MARANA, Ariz. -- Victories came in all shapes and sizes in the Accenture Match Play Championship, whether it was an easy time for Tiger Woods, overtime for Steve Stricker or Phil Mickelson now getting to spend time with his kids.
Anything goes in this format, and 16 players went home Thursday, some in cruel fashion.
"Match play is an animal that's all about the moment," Woods said after his 3-and-2 victory over Arron Oberholser. "It's not about building toward Sunday. If you don't play well, you're going home."
Or in the case of Mickelson, you can play great and still go home.
Lefty birdied his first two holes. He hit a 3-wood from 317 yards to 5 feet for eagle on the 635-yard fifth hole. He added three birdies in a four-hole stretch to start the back nine. And he lost on the 17th hole to Stuart Appleby's ninth birdie of the round.
"It was a good match, but unfortunately, I just didn't shoot low enough," Mickelson said before heading home to San Diego for a long weekend off. He has never made it past the quarterfinals.
K.J. Choi didn't make a single birdie over his final 12 holes and finished his day at even par. He'll be back Friday after winning in 19 holes over Ian Poulter, who again didn't live up to his potential and played slightly worse.
"You do know there's a 15th hole out there," Justin Leonard said to Byrd, and it was a fair question because Byrd hasn't gotten that far in his two matches.
Stricker delivered the dramatics against Presidents Cup teammate Hunter Mahan, closing with three straight birdies to win in 20 holes for the second straight day. Stricker made a 10-foot birdie on the 19th hole to stay in the match and then buried a birdie putt just inside 50 feet on the next hole to advance.
"I'm still playing. That's the key to this event," Stricker said. "The key is to be standing and going on to the next day, no matter how many holes it goes. I feel fortunate."
David Toms had no fortune at all. His back flared up late in his first-round victory over Masters champion Zach Johnson, and the pain was such that he had to withdraw before facing Aaron Baddeley, giving the Australian a day off.
Next up for Baddeley is a third-round date with Woods.
Woods had to play his final five holes in 5-under par to rally against J.B. Holmes in the first round. He had so such worries against Oberholser, playing in his first tournament of the year because of a shoulder injury. He hit his second shot into the desert to lose the opening hole and didn't win a hole until a birdie at the 12th.
"You'd better get organized quick and get off to a quick start and never give holes away," Woods said. "That's one of the things that I did today versus yesterday. I never gave Arron a hole. He had to earn holes."
Match play delivered some key moments on a sunny day amid saguaros and sagebrush.
The most bizarre match was the final one of the second round. Stenson was 4 up through eight holes against Trevor Immelman, but it took him 17 more holes to win, and he was lucky to get by.

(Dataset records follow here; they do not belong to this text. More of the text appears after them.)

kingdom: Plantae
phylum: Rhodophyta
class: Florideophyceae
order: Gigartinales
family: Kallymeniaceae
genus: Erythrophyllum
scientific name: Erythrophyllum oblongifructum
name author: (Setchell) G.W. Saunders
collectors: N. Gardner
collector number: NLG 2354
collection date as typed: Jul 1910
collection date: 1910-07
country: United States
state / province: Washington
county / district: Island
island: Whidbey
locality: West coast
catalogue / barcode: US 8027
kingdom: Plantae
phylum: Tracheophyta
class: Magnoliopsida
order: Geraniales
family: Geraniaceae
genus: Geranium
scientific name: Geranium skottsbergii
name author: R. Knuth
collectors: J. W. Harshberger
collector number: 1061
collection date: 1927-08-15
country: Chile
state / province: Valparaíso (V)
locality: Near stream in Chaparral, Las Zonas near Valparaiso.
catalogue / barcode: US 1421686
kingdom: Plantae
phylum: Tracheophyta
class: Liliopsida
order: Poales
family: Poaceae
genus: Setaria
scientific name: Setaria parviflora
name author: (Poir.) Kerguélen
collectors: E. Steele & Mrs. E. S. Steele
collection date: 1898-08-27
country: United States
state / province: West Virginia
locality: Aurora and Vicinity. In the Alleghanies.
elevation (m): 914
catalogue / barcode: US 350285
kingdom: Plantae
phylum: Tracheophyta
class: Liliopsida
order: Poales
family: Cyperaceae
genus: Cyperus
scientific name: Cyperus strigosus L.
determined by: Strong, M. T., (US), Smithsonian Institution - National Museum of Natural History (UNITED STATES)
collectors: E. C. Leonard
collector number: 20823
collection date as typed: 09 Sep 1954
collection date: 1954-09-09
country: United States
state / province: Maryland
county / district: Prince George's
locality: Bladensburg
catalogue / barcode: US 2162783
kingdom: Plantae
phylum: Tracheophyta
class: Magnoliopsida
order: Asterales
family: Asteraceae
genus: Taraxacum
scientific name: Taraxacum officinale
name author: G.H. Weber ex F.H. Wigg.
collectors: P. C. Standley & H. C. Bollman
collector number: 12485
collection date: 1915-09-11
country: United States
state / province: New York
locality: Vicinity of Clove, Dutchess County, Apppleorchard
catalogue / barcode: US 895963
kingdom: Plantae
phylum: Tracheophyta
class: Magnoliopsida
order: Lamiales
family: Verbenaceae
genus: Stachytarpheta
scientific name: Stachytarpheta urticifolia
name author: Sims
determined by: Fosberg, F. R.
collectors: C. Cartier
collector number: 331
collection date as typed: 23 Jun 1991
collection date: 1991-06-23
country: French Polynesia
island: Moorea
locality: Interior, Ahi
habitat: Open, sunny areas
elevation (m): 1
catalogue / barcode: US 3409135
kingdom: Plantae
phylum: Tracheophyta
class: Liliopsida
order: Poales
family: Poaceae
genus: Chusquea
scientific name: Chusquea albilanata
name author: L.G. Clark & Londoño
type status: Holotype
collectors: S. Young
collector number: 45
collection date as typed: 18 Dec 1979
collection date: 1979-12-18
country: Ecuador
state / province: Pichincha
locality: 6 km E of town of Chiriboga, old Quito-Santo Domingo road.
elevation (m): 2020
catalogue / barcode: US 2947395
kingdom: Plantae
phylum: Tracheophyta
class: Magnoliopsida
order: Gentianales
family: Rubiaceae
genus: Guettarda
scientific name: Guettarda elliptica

Immelman, who lost in the semifinals to Stenson last year, drove the 314-yard seventh green and had 20 feet left for eagle, while Stenson hit into a bunker. Stenson blasted out to 3 feet, and Immelman's eagle putt slid 6 feet by the cup. He missed it for par, and Stenson calmly knocked in his birdie for the win.
"I'm just happy I hung in there," said Stenson, who has played 43 holes in two days.
All that mattered was advancing to the third round.
"I don't need to savor the victory," Appleby said of beating the No. 2 player in the world. "Does it mean any more? No. It just means I'm advancing. I don't get a bonus for beating him. Yes, I have to get through one of the best players to move on, so that's been done."
Appleby has not reached the third round since 2001 in Australia.
Colin Montgomerie has not been this far since 2004, and it could not have come at a better time. He is No. 62 in the world and needs all the ranking points he can get to reach the Masters.
After building a 2-up lead over Charles Howell III, the match turned in the American's favor when Howell birdied five of the next six holes to take the lead. Monty put on his Ryder Cup cap, birdied three of the next four and held on for a 1-up victory.
Stenson's match was the longest. Stricker's was the most riveting.
Stricker has never trailed in 40 holes, although Mahan made him sweat. Mahan holed an 8-foot birdie on the 17th to square the match, and after Stricker hit his approach to 2 feet on the 18th, Mahan made birdie from 15 feet to go extra holes.
Then came the 20th hole, the par-4 fourth, with both players some 50 feet away.
Stricker's putt banged off the back of the cup and dropped, and he stretched out his fist to celebrate.
"It was going fast, but it looked good the whole way," Stricker said.